◆ **Problem statement**
The exercise asks you to copy every line below in which "website" appears.

◆ **Supplied records**
^^^^

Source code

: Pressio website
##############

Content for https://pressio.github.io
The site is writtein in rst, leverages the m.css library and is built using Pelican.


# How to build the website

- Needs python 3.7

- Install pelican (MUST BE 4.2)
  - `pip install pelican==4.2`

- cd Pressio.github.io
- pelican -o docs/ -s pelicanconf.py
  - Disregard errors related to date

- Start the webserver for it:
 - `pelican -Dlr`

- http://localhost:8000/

^^^^

◆ **Your solution**
: Pressio website
# How to build the website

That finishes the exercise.